After disappointment at the Commonwealth Games; Max Whitlock has pledged to up the difficulty of his routines even further as he prepares for this summer’s European Championships.
Tuesday marked 100 days until the continental event gets underway in Glasgow, Whitlock is wasting no time in preparing and is already back in the gym just ten days after the Gold Coast games ended.
But after failing to win gold in either of the pommel horse or floor events in Australia – both apparatus upon which he is Olympic champion – he is not going to play it safe in Glasgow.
“Glasgow won’t be too soon to see an increase in the difficulty of my routines. That’s why I went straight back into the gym after Gold Coast,” he said.
“It was about making sure I make the upgrades now, trying to mirror what I did from London to Rio with the first two years of the cycle packing in the difficulty and taking the risks to make sure I then have time to consolidate for the Olympic Games.
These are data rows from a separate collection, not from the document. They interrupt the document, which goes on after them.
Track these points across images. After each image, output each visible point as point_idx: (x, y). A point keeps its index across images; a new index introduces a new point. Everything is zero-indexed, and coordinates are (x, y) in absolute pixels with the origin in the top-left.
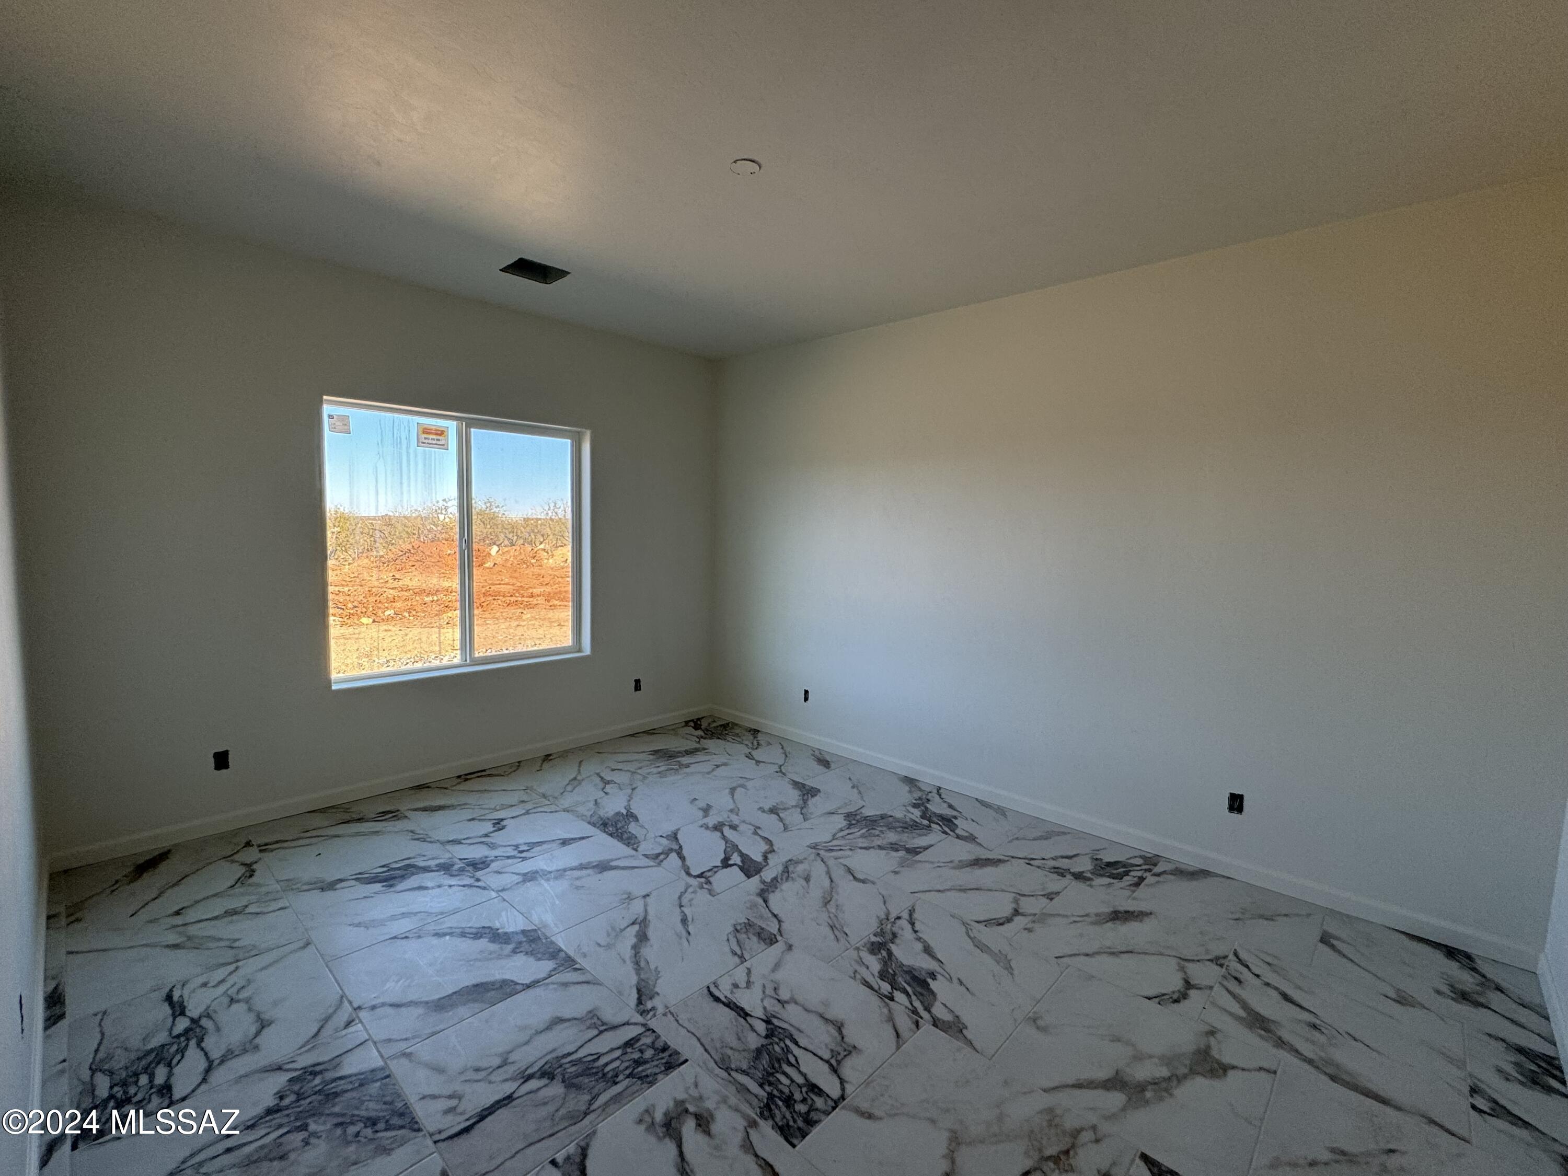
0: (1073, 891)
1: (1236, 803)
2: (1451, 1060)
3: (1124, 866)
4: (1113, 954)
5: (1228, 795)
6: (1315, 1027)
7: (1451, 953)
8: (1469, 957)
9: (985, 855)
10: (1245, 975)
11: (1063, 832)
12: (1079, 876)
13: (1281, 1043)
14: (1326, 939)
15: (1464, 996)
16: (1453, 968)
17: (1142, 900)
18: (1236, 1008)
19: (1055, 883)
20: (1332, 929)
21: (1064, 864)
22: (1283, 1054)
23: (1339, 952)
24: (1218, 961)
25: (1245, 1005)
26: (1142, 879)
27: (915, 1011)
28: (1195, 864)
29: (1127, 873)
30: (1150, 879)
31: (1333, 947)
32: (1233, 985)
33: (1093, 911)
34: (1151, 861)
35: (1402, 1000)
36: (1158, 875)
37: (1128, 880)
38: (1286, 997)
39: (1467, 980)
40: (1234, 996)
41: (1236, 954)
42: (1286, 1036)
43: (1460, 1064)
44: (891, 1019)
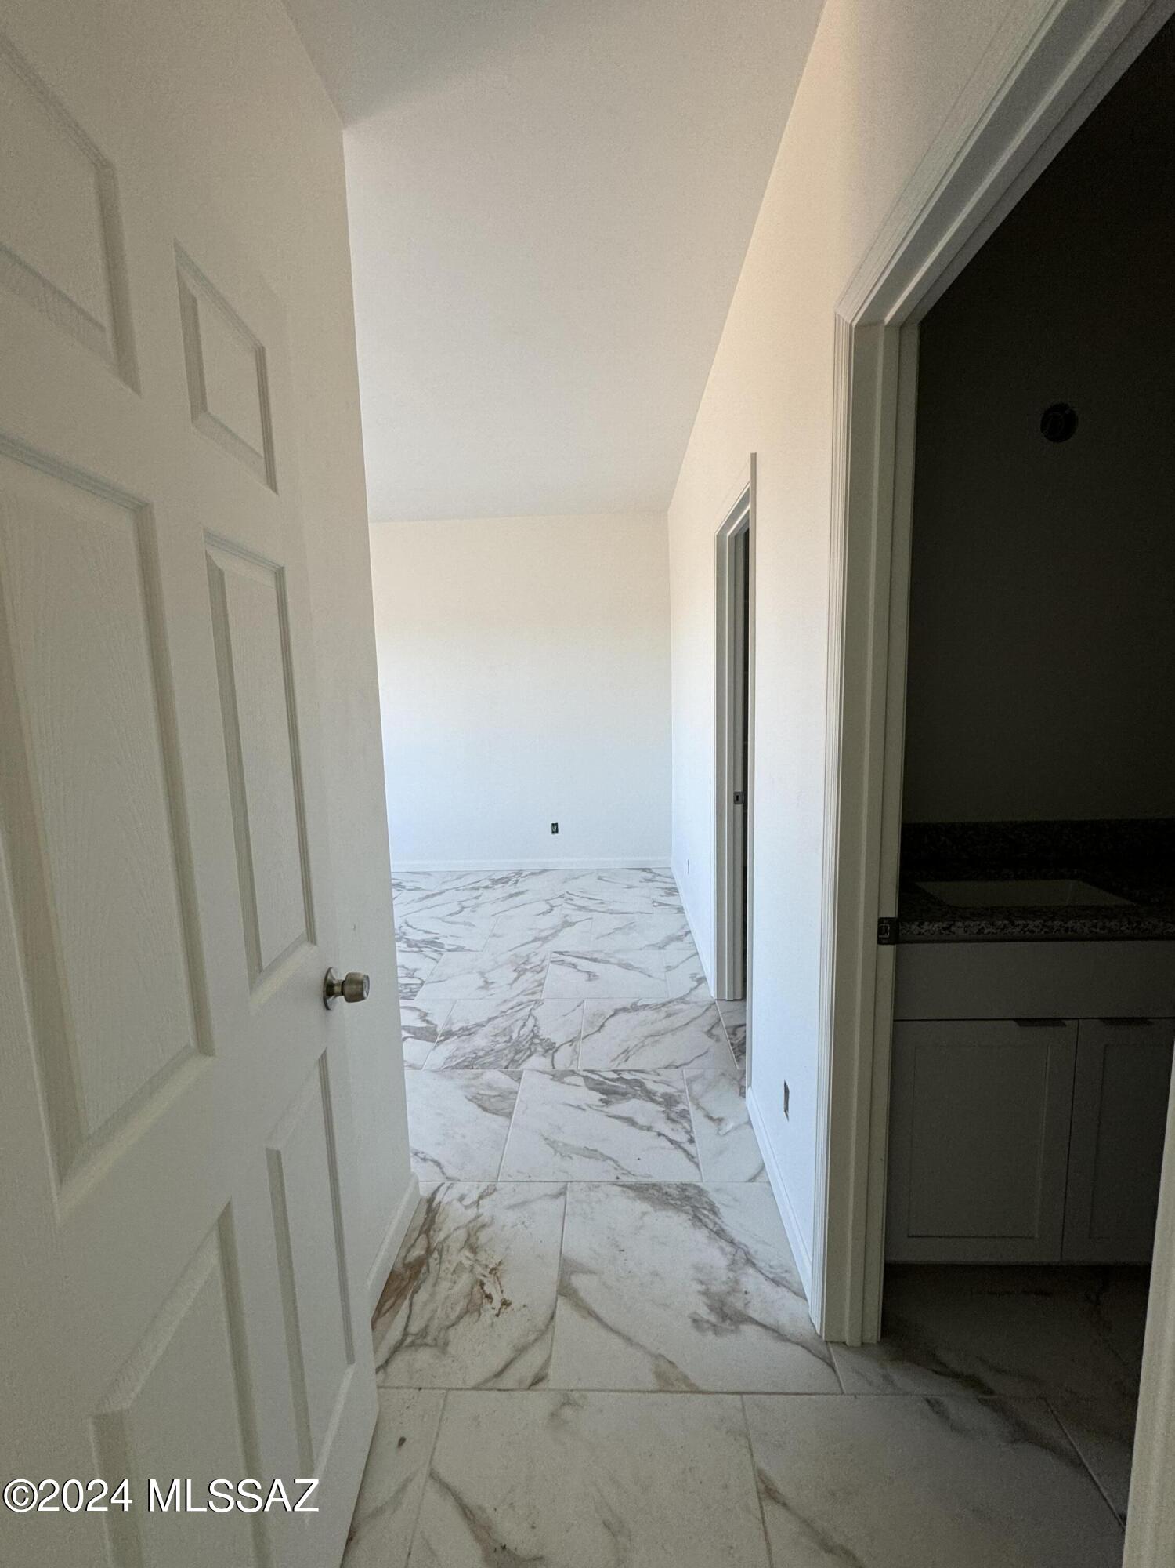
0: (487, 895)
1: (555, 828)
2: (647, 898)
3: (506, 878)
4: (517, 907)
5: (551, 825)
6: (602, 903)
7: (644, 870)
8: (649, 869)
9: (430, 893)
10: (573, 897)
11: (469, 873)
12: (486, 887)
13: (591, 911)
14: (600, 878)
15: (649, 880)
16: (644, 874)
17: (521, 887)
18: (573, 907)
19: (476, 893)
20: (600, 875)
21: (477, 885)
22: (593, 913)
23: (607, 881)
24: (560, 897)
25: (575, 905)
26: (517, 881)
27: (436, 951)
28: (538, 868)
29: (510, 880)
30: (521, 880)
31: (604, 880)
32: (569, 901)
33: (501, 897)
34: (519, 873)
35: (630, 887)
36: (524, 877)
37: (510, 883)
38: (590, 899)
39: (649, 876)
40: (572, 904)
41: (568, 892)
42: (592, 908)
43: (649, 898)
44: (426, 956)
“Hopefully that will work and I can stick to that plan. I’m looking to get some big upgrades for the Europeans and I can’t wait to get going.”
Whitlock received the same score as pommel horse winner Rhys McClenaghan on the Gold Coast but took silver thanks to his lower execution mark.
And his sixth-place finish on the floor came following two errors in his routine.
But he admits he knew there was potential for errors going into the Games having already upped the difficulty of his routines ahead of the event.
“I’ve made more upgrades and knew at the beginning of the year that my routines would be risky - and it showed in Australia,” he added.
“But I can take so much away from Australia. It’s the competitions that don’t go to plan, where you make mistakes, that you learn from.
“You don’t learn anything from perfect competitions.
“So I’ve managed to take lessons from this and taken a lot of motivation. I’ve got the fire back – it’s maybe what I needed in order to be more picky, more particular in the training gym.”
Northern Ireland’s McClenaghan did not hold back having won the Commonwealth title, tweeting that he was coming for Whitlock’s world gold next.
But the champ welcomed the challenge and insisted he would not have it any other way.
“If there weren’t younger guys coming through then there would be a big problem. Success breeds success. These young kids believe it is possible because they see seniors doing it,” he concluded.
“It’s pushing them and it’s motivating them.
“For me, some of the best competitions I’ve competed are when I’ve been in the highest pressured environments.
“It’s great to have people like Rhys coming through and I gain so much motivation from it.
“It pushes me. I thrive off the challenge and I can’t wait to get out there.”